Human pose keypoint data:
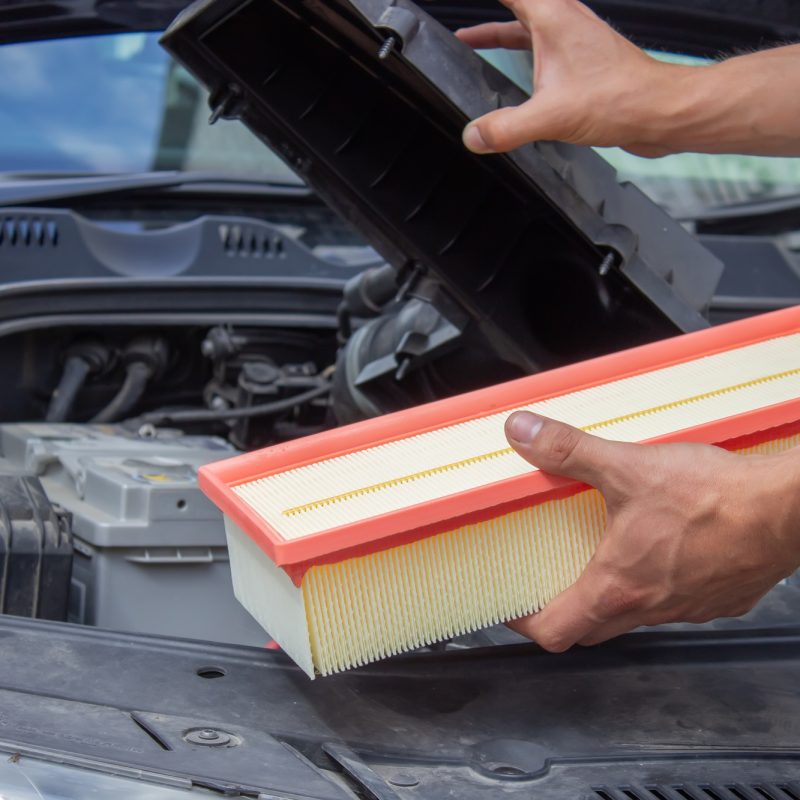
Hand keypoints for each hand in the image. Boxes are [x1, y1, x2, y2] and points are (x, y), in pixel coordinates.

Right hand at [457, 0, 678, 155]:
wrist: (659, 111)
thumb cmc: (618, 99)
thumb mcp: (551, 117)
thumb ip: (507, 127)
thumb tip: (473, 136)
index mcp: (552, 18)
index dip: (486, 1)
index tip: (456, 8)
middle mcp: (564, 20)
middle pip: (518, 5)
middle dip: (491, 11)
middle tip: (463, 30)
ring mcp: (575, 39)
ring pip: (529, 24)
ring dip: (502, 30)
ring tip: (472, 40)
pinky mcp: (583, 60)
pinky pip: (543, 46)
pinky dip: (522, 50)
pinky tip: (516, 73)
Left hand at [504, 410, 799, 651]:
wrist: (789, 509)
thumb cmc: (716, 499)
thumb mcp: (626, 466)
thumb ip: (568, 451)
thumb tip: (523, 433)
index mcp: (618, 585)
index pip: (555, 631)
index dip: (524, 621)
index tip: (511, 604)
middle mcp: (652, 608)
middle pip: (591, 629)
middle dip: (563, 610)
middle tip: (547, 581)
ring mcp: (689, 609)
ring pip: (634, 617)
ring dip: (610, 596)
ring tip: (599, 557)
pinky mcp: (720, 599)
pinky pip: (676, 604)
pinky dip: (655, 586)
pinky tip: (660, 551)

---

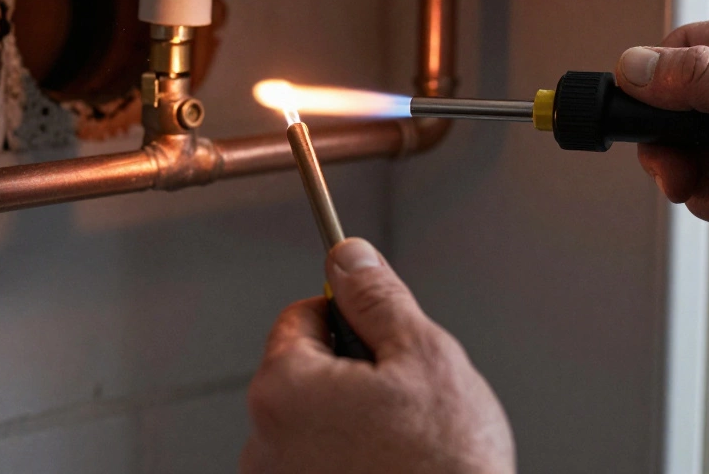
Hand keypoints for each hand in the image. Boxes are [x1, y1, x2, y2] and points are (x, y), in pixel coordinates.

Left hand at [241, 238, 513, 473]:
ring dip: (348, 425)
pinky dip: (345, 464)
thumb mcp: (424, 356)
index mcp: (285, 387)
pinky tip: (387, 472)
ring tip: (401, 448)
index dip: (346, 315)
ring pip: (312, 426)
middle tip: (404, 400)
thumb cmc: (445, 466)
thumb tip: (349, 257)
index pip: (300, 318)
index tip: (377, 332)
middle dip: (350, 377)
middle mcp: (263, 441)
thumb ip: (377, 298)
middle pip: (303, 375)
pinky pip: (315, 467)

__Exercise objective__.
From the data above, show each line that contains "hand".

__Result of the exercise__.
Hand keypoints for each hand in the image. Boxes are [x1, y1, x2, y2] and points are (x, y), in pixel coordinates.
Right hand at [457, 0, 678, 155]:
Left hand at [504, 410, 799, 651]:
Hand keypoints for each hand in the image. Boxes are [x1, y1, x2, y2] and points are (x, y), in pixel coordinates.
Left hand at [241, 238, 513, 473]:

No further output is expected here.